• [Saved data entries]
—————

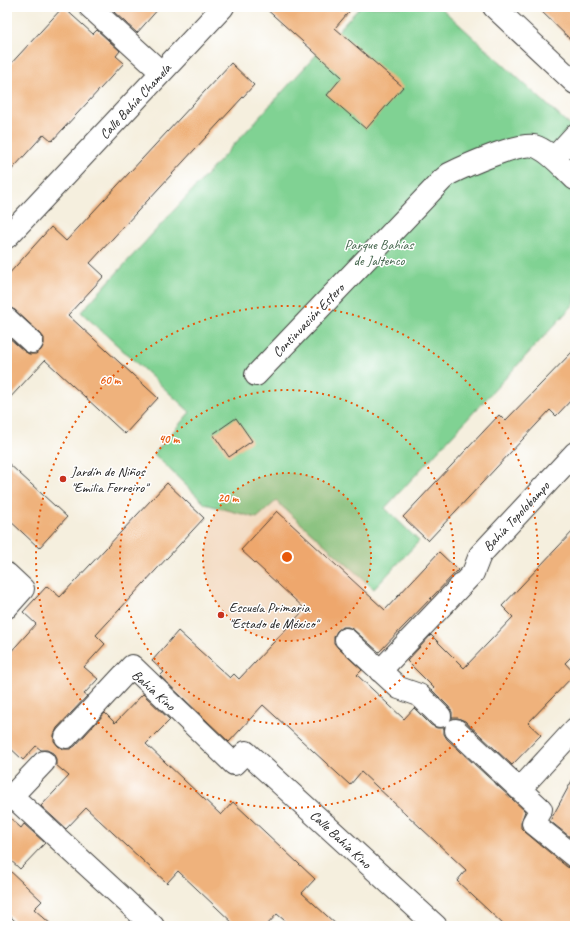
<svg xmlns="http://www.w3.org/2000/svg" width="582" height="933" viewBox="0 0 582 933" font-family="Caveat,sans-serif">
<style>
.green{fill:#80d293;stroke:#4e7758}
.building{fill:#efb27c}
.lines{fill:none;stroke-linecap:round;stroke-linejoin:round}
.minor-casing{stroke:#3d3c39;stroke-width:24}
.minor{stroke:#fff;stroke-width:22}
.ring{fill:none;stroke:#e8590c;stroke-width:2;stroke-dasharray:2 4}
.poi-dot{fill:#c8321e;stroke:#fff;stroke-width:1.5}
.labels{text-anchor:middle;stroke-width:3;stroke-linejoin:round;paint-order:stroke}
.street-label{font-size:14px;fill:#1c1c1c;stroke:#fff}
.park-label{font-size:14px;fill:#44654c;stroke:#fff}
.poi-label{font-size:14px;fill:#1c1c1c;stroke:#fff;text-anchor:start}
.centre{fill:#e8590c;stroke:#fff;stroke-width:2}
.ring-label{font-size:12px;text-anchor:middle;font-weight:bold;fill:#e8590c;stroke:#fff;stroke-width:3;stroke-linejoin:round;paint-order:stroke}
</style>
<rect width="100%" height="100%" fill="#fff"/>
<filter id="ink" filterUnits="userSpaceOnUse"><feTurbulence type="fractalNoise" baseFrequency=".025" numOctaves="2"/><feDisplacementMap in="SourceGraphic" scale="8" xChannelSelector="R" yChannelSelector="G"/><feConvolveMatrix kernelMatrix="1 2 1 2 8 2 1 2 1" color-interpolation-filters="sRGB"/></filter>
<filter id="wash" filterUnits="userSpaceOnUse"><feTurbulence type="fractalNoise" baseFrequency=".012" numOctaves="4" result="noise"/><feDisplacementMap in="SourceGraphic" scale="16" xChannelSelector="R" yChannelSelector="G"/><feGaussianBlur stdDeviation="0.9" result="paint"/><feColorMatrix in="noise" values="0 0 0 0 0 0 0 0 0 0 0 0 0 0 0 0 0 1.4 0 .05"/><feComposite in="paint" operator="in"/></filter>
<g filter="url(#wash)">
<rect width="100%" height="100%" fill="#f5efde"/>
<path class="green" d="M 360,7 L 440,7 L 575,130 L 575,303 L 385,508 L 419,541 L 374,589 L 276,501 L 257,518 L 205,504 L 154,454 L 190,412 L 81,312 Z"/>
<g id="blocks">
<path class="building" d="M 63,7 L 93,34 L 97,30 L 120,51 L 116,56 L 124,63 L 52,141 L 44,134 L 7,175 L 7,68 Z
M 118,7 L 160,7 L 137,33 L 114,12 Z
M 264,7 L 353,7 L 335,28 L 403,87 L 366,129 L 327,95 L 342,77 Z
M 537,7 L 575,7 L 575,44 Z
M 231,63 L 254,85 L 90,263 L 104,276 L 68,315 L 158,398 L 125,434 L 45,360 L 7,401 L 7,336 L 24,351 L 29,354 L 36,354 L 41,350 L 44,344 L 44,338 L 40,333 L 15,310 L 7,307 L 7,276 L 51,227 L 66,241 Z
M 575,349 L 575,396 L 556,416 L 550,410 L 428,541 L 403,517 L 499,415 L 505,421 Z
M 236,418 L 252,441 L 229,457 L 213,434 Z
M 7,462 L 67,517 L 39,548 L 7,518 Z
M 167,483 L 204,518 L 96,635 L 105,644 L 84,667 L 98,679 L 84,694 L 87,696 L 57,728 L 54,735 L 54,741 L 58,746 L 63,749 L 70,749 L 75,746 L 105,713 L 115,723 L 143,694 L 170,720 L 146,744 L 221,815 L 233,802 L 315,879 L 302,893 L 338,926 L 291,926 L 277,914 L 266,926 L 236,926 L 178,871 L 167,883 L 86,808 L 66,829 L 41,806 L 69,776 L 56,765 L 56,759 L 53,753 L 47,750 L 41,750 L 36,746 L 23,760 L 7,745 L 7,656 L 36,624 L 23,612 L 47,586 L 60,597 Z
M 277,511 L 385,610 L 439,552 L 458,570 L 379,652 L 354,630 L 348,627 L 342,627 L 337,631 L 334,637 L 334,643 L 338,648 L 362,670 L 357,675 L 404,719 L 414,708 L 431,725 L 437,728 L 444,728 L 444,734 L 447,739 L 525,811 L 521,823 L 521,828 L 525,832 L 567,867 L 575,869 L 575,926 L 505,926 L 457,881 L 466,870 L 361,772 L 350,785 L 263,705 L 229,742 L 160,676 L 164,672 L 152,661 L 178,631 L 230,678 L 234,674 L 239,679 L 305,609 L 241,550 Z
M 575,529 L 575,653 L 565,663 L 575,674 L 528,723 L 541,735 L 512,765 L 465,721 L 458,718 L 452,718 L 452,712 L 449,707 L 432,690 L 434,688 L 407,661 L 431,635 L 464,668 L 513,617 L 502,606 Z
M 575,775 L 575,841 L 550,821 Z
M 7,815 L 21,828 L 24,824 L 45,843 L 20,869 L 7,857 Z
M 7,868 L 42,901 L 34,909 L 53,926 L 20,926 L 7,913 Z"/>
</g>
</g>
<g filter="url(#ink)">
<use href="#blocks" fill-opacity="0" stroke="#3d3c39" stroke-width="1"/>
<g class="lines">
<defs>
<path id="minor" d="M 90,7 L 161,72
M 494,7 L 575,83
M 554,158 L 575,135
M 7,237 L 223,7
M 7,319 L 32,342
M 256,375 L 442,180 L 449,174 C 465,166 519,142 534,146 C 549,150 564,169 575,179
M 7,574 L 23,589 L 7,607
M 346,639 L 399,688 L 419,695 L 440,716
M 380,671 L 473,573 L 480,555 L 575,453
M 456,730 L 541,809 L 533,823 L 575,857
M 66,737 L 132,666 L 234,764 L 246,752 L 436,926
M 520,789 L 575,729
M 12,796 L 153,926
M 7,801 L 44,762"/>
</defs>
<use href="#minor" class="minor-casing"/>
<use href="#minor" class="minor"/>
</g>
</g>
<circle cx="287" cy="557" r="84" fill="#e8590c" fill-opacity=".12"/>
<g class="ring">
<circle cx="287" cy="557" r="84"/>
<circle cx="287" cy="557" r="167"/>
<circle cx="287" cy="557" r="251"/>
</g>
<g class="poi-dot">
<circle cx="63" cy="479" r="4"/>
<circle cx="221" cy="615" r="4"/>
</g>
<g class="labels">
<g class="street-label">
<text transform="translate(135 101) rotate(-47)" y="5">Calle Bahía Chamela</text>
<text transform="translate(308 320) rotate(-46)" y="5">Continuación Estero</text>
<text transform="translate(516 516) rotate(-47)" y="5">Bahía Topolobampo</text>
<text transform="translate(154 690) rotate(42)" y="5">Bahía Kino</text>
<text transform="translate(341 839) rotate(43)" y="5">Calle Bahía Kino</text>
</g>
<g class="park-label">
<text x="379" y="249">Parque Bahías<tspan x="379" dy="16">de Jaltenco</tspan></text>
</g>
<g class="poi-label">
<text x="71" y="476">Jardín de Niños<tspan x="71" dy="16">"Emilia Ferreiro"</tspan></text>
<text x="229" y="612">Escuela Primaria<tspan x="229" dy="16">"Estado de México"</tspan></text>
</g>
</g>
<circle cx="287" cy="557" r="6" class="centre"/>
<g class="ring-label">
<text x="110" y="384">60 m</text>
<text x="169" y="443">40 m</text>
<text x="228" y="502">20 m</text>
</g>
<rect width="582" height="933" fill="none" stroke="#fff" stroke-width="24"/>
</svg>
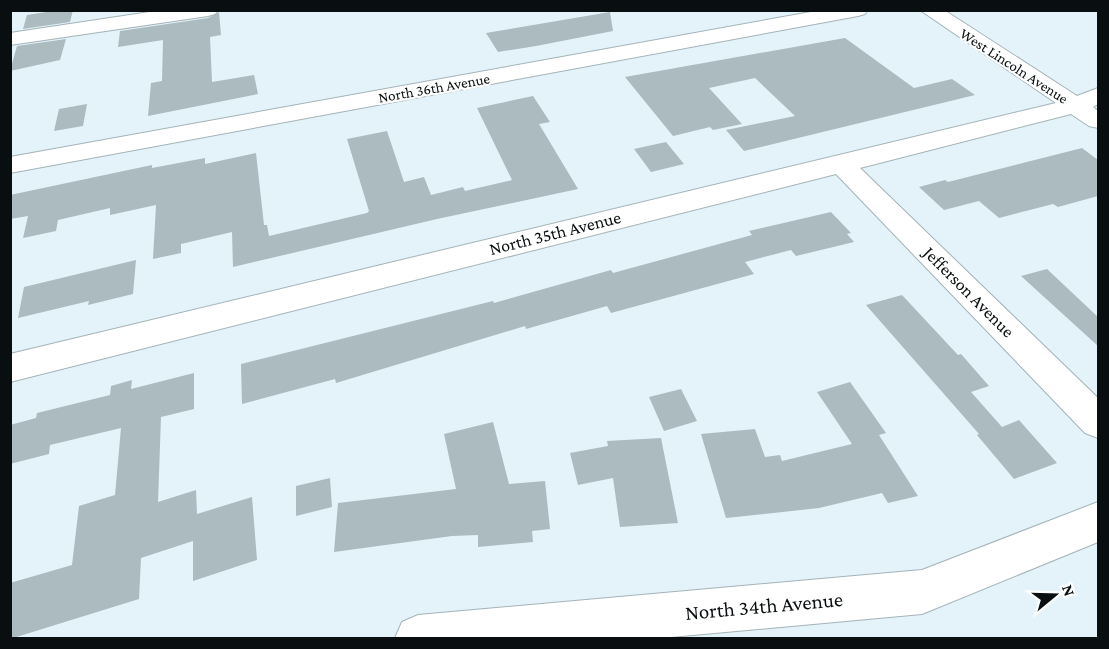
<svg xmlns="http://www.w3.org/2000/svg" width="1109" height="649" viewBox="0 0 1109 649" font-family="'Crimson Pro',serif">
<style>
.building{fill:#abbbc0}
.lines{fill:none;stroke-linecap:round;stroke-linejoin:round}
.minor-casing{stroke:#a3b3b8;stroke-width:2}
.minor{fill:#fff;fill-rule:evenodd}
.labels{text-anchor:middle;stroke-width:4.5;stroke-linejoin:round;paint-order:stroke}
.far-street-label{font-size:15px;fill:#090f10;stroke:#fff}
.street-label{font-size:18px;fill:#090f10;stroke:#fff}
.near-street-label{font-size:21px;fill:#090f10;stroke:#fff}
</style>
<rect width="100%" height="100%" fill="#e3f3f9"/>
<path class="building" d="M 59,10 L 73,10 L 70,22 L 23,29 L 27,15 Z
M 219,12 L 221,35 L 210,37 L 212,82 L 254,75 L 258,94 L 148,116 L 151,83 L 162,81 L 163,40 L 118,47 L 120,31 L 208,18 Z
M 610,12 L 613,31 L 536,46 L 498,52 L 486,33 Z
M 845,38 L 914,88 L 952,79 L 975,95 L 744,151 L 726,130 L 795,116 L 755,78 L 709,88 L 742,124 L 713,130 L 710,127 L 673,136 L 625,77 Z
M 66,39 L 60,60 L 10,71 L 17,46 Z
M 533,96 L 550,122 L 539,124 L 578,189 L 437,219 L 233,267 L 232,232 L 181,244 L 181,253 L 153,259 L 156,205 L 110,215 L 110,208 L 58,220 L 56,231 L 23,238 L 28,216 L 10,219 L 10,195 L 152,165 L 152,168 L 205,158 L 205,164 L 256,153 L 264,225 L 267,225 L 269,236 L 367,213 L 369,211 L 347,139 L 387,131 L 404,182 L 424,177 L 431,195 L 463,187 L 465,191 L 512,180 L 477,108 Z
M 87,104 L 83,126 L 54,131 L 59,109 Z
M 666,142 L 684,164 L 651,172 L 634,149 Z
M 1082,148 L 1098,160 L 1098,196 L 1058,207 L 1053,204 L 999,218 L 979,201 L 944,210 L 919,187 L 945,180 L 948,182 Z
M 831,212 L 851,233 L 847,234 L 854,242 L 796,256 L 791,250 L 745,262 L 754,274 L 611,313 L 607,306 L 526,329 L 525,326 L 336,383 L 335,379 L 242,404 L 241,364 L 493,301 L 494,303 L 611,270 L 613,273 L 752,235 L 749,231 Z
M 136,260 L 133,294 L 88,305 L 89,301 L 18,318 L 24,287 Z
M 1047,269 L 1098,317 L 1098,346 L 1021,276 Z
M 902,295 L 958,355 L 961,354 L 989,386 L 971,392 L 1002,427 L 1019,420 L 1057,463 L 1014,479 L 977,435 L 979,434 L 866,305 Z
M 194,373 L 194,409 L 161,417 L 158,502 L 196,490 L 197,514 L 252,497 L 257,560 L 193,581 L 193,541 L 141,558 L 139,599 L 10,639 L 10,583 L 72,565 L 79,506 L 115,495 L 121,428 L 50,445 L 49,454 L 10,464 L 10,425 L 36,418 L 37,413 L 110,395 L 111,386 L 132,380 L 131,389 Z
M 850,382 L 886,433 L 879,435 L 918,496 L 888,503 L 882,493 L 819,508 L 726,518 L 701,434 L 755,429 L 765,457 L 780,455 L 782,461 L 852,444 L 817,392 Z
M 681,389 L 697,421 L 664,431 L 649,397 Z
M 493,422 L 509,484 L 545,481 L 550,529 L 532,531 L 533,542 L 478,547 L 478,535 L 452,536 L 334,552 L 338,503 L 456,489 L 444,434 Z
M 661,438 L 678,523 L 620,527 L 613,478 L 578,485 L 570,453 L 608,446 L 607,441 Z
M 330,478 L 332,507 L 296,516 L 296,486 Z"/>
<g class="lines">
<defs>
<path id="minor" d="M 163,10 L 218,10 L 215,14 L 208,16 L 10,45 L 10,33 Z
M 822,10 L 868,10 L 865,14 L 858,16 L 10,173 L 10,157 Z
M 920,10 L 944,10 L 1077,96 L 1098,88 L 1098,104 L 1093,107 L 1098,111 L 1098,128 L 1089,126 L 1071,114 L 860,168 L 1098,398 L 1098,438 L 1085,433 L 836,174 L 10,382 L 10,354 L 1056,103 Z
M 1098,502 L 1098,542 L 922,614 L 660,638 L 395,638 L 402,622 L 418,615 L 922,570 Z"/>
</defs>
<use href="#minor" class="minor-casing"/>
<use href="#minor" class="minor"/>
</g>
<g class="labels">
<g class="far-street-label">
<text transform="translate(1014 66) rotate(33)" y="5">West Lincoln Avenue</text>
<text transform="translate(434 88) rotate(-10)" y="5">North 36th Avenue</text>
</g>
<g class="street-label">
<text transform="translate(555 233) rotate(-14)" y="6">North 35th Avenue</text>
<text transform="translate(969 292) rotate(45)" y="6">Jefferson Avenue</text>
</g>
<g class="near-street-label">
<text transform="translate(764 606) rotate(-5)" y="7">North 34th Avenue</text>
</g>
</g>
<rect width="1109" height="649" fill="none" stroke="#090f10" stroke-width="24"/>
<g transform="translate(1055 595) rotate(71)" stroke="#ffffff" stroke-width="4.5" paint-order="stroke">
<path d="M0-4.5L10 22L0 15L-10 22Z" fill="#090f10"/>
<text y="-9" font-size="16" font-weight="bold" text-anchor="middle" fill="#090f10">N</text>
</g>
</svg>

—————

• [HOW TO COMPLETE THIS TASK]
The response should be the lines from the one containing "M 661,438 L" through the last line of the data, set down exactly and with no other line.

• [YOUR SOLUTION]
M 661,438 L 678,523 L 620,527 L 613,478 L 578,485 L 570,453 L 608,446 L 607,441 Z
M 330,478 L 332,507 L 296,516 L 296,486 Z"/>
<g class="lines">
<defs>
<path id="minor" d="M 163,10 L 218,10 L 215,14 L 208,16 L 10,45 L 10,33 Z
M 822,10 L 868,10 L 865,14 L 858,16 L 10,173 L 10,157 Z
M 920,10 L 944,10 L 1077,96 L 1098,88 L 1098,104 L 1093,107 L 1098,111 L 1098,128 L 1089,126 L 1071,114 L 860,168 L 1098,398 L 1098,438 L 1085,433 L 836,174 L 10,382 L 10,354 L 1056,103 Z
M 1098,502 L 1098,542 L 922,614 L 660,638 L 395,638 L 402,622 L 418,615 L 922,570 Z"/>
</defs>
<use href="#minor" class="minor-casing"/>
<use href="#minor" class="minor"/>
</g>
<g class="labels">
<g class="far-street-label">
<text transform="translate(1014 66) rotate(33)" y="5">West Lincoln Avenue</text>
<text transform="translate(434 88) rotate(-10)" y="5">North 36th Avenue</text>
</g>
<g class="street-label">
<text transform="translate(555 233) rotate(-14)" y="6">North 35th Avenue</text>
<text transform="translate(969 292) rotate(45)" y="6">Jefferson Avenue</text>
</g>
<g class="near-street-label">
<text transform="translate(764 606) rotate(-5)" y="7">North 34th Avenue</text>
</g>
</g>
<rect width="1109" height="649" fill="none" stroke="#090f10" stroke-width="24"/>
<g transform="translate(1055 595) rotate(71)" stroke="#ffffff" stroke-width="4.5" paint-order="stroke">
<path d="M0-4.5L10 22L0 15L-10 22Z" fill="#090f10"/>
<text y="-9" font-size="16" font-weight="bold" text-anchor="middle" fill="#090f10">N</text>
</g>
</svg>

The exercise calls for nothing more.